- Transcribed page text:

□ □ □ □ □ □ □

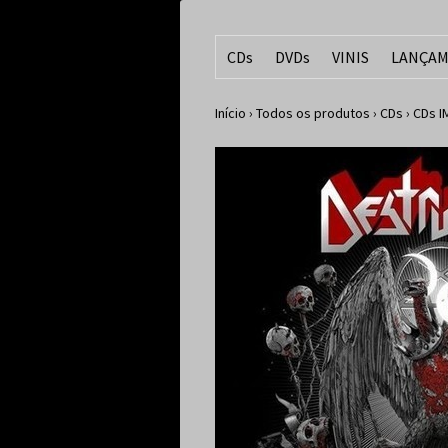
CDs
DVDs
VINIS
LANÇAM
Início
›
Todos os produtos
›
CDs
›
CDs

□ □ □ □ □ □ □

- WHAT YOU SHOULD DO: Can you rewrite the entries above with "Início" changed to "Home" and nothing else altered, leaving out the pictures?

- ANSWER:
CDs
DVDs
VINIS
LANÇAM
Home
›
Todos os produtos
›
CDs
›
CDs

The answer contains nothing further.